Each line from the one containing "6, Train_AUC: 0.8859 -> 0.886" through the end of the entries below should be transcribed exactly, and no other line.

..............................

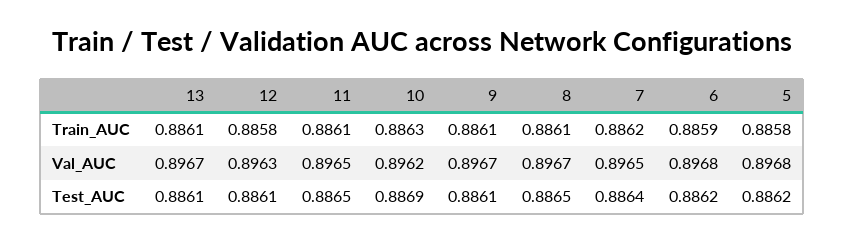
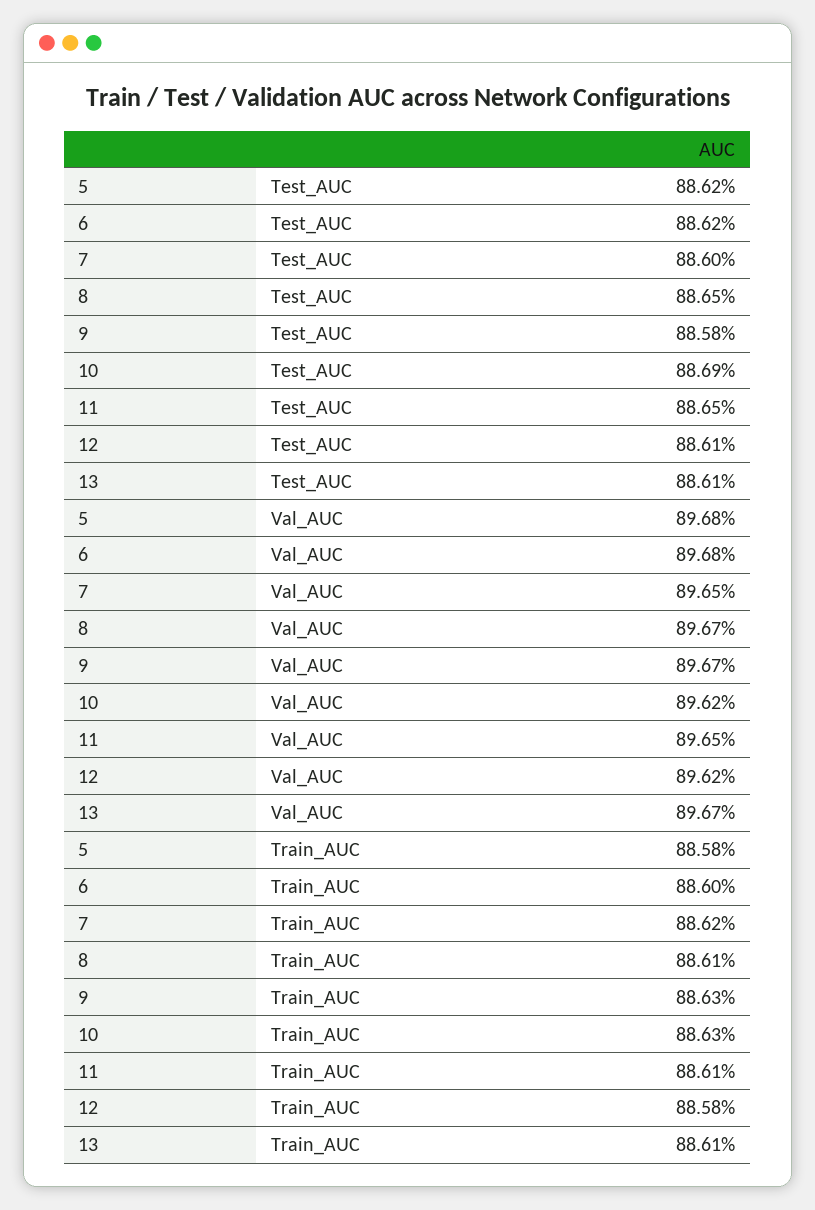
9, Train_AUC: 0.8861 -> 0.8863
6, Train_AUC: 0.8859 -> 0.886
12, Val_AUC: 0.8963 -> 0.8962
9, Test_AUC: 0.8861 -> 0.8858
7, Test_AUC: 0.8864 -> 0.886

..............................

▸ SOLUTION:
6, Train_AUC: 0.8859 -> 0.886
12, Val_AUC: 0.8963 -> 0.8962
9, Test_AUC: 0.8861 -> 0.8858
7, Test_AUC: 0.8864 -> 0.886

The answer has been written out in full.